[EXCERPT PROVIDED]:

# Examples of INFJ Superheros



## cpatters (May 3, 2012)

The only superhero I've heard described as a possible INFJ is Professor X. Are there any other heroes that could be classified as INFJ?


----------



## Trevur (Aug 10, 2013)

Spider-Man even though I'm pretty sure he's INFP. There's always a small possibility. Even with all of the things we're presented with in the comics (comics are my favorite representation) it's still fairly open for discussion. We need Stan The Man to let us know what Spidey's type is..


----------



## FearAndTrembling (Jun 5, 2013)

Made a thread on this recently in INFJ forum. Magneto is also INFJ. I think Superman is prototypical INFJ, and protector. Luke Skywalker, kind of a superhero. The best heros and villains are INFJ in my opinion.

Superman, Xavier, Magneto, Skywalker, all protectors. Private people who nobody really knows, introverts, intuitives, strong sense of right and wrong, highly sensitive.

They are also all mystics, another INFJ trait.


----------



## Moonrise (Mar 22, 2013)

In my opinion, looking to superheroes to exemplify types is counterproductive. They're too romanticised. I like looking at more average, human characters.

Some suggested characters that seem plausible:
Angela, a herbalist in the Eragon (Inheritance) series of books. Outwardly, she's eccentric, frivolous, and a little ridiculous. Seemingly, this is but smoke and a lot of tactfulness. Subtly insightful, intuitive-to-the-point-of-being-called-psychic, etc.

Boromir, from LOTR. This is my own typing, it's debatable. Great insight (read: assumptions) from little objective real-world evidence (Ni-Se in tandem). Makes decisions largely based on what will do more good, not what is right or wrong (Fe>Fi).

[BRIEF]:
In the forum thread on INFJ superheroes, which superhero does the opening post name as the only one the poster has heard described as a possible INFJ?

[DATA TO EXAMINE]:

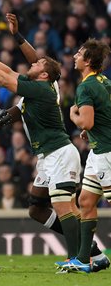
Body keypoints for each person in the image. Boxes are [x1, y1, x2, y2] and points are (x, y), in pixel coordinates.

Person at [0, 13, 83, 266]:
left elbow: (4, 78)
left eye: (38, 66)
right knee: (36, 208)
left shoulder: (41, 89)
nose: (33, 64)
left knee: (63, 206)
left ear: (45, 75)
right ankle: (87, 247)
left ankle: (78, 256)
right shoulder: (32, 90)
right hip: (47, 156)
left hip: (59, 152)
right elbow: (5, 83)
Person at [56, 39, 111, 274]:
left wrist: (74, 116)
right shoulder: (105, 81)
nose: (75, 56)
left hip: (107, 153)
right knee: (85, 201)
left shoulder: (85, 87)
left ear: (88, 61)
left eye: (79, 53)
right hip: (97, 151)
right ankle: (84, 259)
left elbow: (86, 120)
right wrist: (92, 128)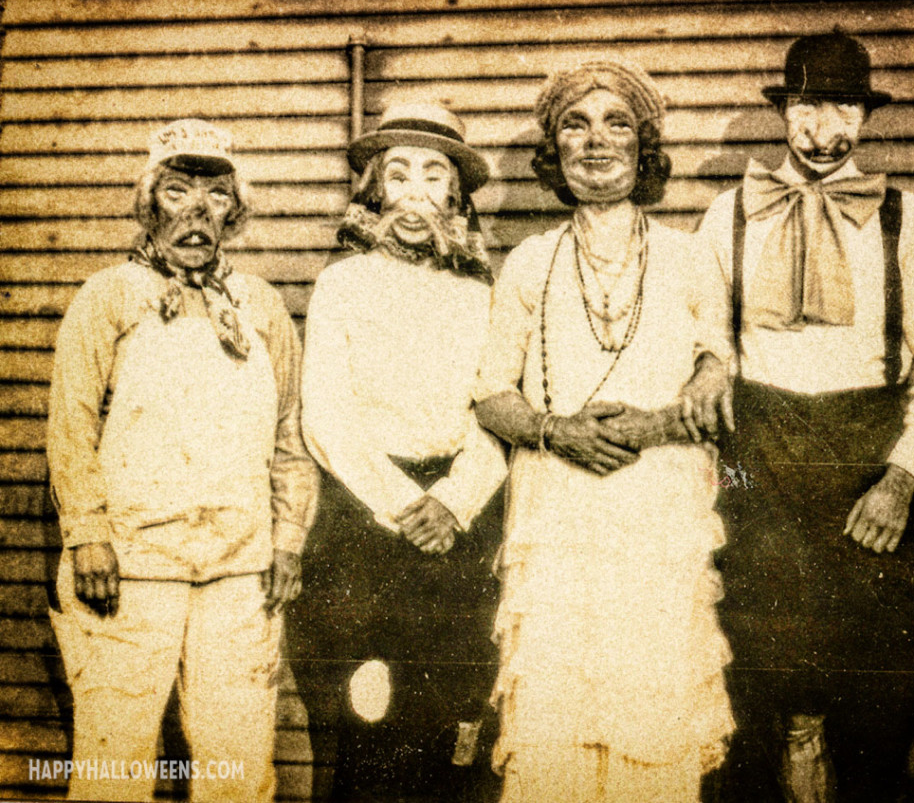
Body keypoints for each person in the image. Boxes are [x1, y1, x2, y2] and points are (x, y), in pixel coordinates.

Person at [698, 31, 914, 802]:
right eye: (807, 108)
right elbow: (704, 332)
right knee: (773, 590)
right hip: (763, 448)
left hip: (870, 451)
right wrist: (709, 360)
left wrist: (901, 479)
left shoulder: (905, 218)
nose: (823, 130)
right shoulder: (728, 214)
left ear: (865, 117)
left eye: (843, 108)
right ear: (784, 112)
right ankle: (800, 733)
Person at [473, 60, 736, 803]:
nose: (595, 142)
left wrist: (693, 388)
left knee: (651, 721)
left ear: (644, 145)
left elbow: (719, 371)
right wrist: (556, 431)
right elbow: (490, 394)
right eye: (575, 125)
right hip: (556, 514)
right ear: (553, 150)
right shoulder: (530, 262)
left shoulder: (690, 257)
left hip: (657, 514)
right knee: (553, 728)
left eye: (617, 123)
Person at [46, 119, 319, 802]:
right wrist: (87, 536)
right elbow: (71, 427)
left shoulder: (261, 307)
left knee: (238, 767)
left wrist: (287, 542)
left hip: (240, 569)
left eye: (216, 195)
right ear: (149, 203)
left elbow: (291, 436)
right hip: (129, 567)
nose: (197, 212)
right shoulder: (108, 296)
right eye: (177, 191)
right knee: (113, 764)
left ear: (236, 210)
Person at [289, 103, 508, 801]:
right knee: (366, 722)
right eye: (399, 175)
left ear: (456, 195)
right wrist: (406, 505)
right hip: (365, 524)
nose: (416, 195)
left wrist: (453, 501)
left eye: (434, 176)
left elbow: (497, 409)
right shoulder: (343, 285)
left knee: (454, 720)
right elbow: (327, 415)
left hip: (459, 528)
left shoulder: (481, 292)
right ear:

[WRITTEN RESPONSE]:
Professor X.